Copy every line of the listing below character for character, keeping the original order.

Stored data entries

§ §

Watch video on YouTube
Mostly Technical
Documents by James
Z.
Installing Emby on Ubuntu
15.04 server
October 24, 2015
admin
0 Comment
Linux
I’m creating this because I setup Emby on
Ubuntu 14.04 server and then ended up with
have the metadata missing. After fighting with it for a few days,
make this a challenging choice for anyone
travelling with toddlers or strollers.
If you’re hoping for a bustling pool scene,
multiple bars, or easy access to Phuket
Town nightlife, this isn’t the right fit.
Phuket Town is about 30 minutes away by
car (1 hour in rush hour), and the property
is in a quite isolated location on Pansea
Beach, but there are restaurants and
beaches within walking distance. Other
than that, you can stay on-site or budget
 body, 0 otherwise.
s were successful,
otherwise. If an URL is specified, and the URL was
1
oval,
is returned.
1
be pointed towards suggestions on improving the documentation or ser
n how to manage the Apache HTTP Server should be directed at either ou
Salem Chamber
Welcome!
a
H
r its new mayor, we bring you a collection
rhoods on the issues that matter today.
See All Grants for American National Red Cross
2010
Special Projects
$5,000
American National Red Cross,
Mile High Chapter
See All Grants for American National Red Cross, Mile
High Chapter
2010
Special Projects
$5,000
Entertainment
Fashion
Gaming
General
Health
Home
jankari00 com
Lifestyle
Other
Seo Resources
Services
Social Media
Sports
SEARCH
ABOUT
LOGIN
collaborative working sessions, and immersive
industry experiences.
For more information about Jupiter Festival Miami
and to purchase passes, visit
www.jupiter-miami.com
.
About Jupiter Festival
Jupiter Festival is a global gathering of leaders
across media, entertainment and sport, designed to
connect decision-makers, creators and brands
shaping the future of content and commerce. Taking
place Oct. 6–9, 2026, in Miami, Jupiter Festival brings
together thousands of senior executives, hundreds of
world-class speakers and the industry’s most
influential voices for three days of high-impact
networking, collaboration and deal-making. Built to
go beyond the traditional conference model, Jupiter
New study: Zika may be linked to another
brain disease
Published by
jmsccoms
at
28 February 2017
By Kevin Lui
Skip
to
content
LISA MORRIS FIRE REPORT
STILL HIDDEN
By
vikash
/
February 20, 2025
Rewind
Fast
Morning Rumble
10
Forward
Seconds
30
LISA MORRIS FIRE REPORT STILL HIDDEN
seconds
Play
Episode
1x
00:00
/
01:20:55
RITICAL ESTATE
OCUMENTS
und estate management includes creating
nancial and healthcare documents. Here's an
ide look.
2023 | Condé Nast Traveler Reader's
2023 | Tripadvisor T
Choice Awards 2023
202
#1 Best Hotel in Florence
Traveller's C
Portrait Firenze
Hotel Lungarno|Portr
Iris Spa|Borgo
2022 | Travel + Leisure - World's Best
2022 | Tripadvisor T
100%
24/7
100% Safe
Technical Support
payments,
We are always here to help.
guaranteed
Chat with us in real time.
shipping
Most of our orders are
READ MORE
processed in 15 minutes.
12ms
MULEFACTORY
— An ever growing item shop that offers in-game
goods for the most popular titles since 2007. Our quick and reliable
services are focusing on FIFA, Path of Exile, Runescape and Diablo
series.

§ §

— WORKED SOLUTION —
Watch video on YouTube
Mostly Technical
Documents by James
Z.
Installing Emby on Ubuntu
15.04 server
October 24, 2015
admin
0 Comment
Linux
I’m creating this because I setup Emby on
Ubuntu 14.04 server and then ended up with
have the metadata missing. After fighting with it for a few days,
make this a challenging choice for anyone
travelling with toddlers or strollers.
If you’re hoping for a bustling pool scene,
multiple bars, or easy access to Phuket
Town nightlife, this isn’t the right fit.
Phuket Town is about 30 minutes away by
car (1 hour in rush hour), and the property
is in a quite isolated location on Pansea
Beach, but there are restaurants and
beaches within walking distance. Other
than that, you can stay on-site or budget
 body, 0 otherwise.
s were successful,
otherwise. If an URL is specified, and the URL was
1
oval,
is returned.
1
be pointed towards suggestions on improving the documentation or ser
n how to manage the Apache HTTP Server should be directed at either ou
Salem Chamber
Welcome!
a
H
r its new mayor, we bring you a collection
rhoods on the issues that matter today.
See All Grants for American National Red Cross
2010
Special Projects
$5,000
American National Red Cross,
Mile High Chapter
See All Grants for American National Red Cross, Mile
High Chapter
2010
Special Projects
$5,000
Entertainment
Fashion
Gaming
General
Health
Home
jankari00 com
Lifestyle
Other
Seo Resources
Services
Social Media
Sports
SEARCH
ABOUT
LOGIN
collaborative working sessions, and immersive
industry experiences.
For more information about Jupiter Festival Miami
and to purchase passes, visit
www.jupiter-miami.com
.
About Jupiter Festival
Jupiter Festival is a global gathering of leaders
across media, entertainment and sport, designed to
connect decision-makers, creators and brands
shaping the future of content and commerce. Taking
place Oct. 6–9, 2026, in Miami, Jupiter Festival brings
together thousands of senior executives, hundreds of
world-class speakers and the industry’s most
influential voices for three days of high-impact
networking, collaboration and deal-making. Built to
go beyond the traditional conference model, Jupiter
New study: Zika may be linked to another
brain disease
Published by
jmsccoms
at
28 February 2017
By Kevin Lui
Skip
to
content
LISA MORRIS FIRE REPORT
STILL HIDDEN
By
vikash
/
February 20, 2025
Rewind
Fast
Morning Rumble
10
Forward
Seconds
30
LISA MORRIS FIRE REPORT STILL HIDDEN
seconds
Play
Episode
1x
00:00
/
01:20:55
RITICAL ESTATE
OCUMENTS
und estate management includes creating
nancial and healthcare documents. Here's an
ide look.
2023 | Condé Nast Traveler Reader's
2023 | Tripadvisor T
Choice Awards 2023
202
#1 Best Hotel in Florence
Traveller's C
Portrait Firenze
Hotel Lungarno|Portr
Iris Spa|Borgo
2022 | Travel + Leisure - World's Best
2022 | Tripadvisor T
100%
24/7
100% Safe
Technical Support
payments,
We are always here to help.
guaranteed
Chat with us in real time.
shipping
Most of our orders are
READ MORE
processed in 15 minutes.
12ms
MULEFACTORY
— An ever growing item shop that offers in-game
goods for the most popular titles since 2007. Our quick and reliable
services are focusing on FIFA, Path of Exile, Runescape and Diablo
series.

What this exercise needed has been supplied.